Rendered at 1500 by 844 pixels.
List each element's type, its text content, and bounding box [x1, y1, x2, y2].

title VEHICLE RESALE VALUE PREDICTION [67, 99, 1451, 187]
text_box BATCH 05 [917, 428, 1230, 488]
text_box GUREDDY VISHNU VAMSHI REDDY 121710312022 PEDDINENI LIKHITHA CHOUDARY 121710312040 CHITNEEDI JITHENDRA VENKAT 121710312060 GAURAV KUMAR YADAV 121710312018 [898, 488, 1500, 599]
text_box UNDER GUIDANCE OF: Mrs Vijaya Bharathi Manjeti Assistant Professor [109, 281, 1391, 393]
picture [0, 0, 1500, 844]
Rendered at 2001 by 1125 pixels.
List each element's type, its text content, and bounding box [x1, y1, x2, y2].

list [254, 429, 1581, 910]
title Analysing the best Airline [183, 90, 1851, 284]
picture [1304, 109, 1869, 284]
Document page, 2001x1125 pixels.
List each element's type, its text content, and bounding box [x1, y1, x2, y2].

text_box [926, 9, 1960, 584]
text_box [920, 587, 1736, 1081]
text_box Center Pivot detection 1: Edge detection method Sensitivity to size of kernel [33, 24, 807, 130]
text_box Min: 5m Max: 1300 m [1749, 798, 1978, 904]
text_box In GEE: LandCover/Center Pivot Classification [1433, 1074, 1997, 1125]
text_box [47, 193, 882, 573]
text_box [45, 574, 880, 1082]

□ □ □

_Required action:_ Looking at the entries above, work out how many lines contain "pixels", then reply with that number and no other words.

_Response:_ 3